┌─ GIVEN PASSAGE

Is there a way to do this for the actual App drawer icon? I want to use a custom one without changing my launcher I use GNL. I use icon packs through Xgels just fine but want to manually change the app drawer icon from the little squares to a custom graphic (icon) I made.

TIA

Fas


----------



## faslane (Jun 13, 2014)

IcyDevil_ said:


> Stock launchers don't usually offer an option to change the icons. If you cannot find the option then use custom launchers(Nova, Apex, HOlo etc)

Click to collapse



Yeah I know but the stock icon must be stored somewhere. I want to do it manually. Not by switching to a custom launcher because I like the Google now launcher with xgels mod.
Any ideas where it might be stored?

Thanks +1


Found it. Edit the Google search app. Not the launcher app. Worked perfectly.


----------



## hemant98 (Jul 7, 2016)

Try kk launcher simply the best


----------



## theozzlives (Apr 19, 2018)

Wow. ADW ex is newer that the other launchers made by them yet can't customize the place where most icons live. It I'd bragged about being the most customizable. The Dev is really going backwards. The only one I liked was Launcher One for an old device. If anyone figures it out hallar st me. I'm done with this Dev until then.

---------- Post added at 08:40 PM ---------- Previous post was at 08:32 PM ----------

Wow. ADW LaunCher EX is newer that the other launchers made by them yet can't customize the place where most icons live. It is bragged about being the most customizable. The Dev is really going backwards. The only one I liked was ADW Launcher One for an old device. You cant just try it and find out, you have to buy the thing up front. Then find this out? If anyone figures it out hallar at me. I'm done with this Dev until then.


----------

└─

# EXERCISE
List every post date that appears in the forum thread above.

┌─ RECORDED DATA

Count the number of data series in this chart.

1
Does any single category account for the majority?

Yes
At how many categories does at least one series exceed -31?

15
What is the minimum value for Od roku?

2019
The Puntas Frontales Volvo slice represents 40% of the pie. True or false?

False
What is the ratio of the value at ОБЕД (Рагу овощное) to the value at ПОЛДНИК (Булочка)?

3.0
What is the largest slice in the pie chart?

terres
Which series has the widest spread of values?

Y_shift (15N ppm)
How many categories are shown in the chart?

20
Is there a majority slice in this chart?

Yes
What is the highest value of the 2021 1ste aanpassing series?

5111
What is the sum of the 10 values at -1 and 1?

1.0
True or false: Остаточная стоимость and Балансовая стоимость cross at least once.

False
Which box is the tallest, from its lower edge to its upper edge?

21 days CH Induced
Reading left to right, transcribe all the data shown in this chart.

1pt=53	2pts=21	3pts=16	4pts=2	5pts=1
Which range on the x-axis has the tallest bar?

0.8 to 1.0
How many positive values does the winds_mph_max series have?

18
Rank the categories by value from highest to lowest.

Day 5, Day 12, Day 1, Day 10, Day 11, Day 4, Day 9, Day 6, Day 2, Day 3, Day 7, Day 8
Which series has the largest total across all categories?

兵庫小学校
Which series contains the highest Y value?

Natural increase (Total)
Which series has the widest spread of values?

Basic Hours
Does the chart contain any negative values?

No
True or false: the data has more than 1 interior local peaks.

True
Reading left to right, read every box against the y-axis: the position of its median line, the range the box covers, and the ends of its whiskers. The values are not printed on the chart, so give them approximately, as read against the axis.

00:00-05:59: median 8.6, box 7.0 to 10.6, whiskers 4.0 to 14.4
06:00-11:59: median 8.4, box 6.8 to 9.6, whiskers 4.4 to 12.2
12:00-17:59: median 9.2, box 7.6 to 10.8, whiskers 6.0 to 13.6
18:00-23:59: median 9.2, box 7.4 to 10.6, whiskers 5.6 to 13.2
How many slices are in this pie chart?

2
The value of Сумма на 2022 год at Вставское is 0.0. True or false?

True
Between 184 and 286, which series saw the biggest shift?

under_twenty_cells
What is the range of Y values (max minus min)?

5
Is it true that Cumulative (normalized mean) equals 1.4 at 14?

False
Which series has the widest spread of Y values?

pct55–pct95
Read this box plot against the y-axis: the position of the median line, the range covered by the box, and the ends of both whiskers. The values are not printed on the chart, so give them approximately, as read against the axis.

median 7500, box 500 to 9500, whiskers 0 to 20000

└─

# EXERCISE SOLUTION
Jun 13, 2014; Jul 7, 2016; Apr 19, 2018